* [TASK GOAL]
Leave out every line before the one containing "For every layout", and repeat the rest of the material below exactly, that line included.
╭─ MATERIAL PROVIDED
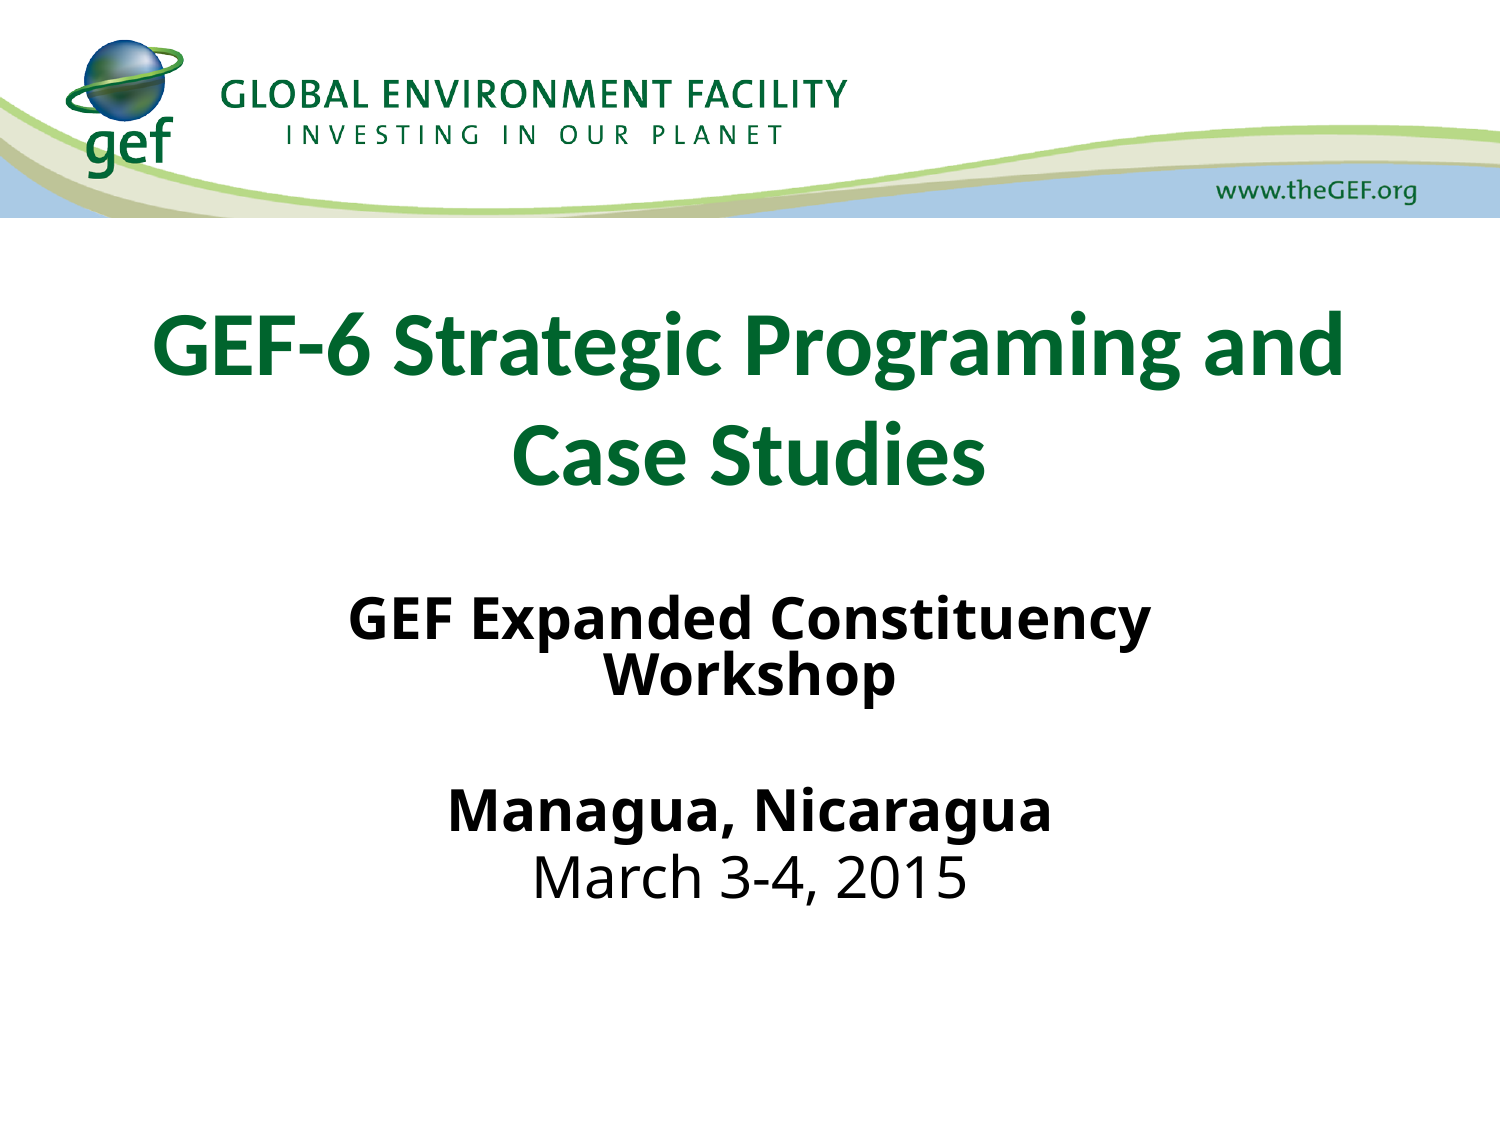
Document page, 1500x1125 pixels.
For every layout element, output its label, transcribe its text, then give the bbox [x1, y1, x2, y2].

picture [0, 12, 1500, 218]
title GEF-6 Strategic Programing and Case Studies [74, 299, 1426, 488]
subtitle GEF Expanded Constituency Workshop Managua, Nicaragua March 3-4, 2015 [224, 587, 1276, 1051]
╰─
* [REPLY]
For every layout element, output its label, transcribe its text, then give the bbox [x1, y1, x2, y2].

picture [0, 12, 1500, 218]
title GEF-6 Strategic Programing and Case Studies [74, 299, 1426, 488]
subtitle GEF Expanded Constituency Workshop Managua, Nicaragua March 3-4, 2015 [224, 587, 1276, 1051]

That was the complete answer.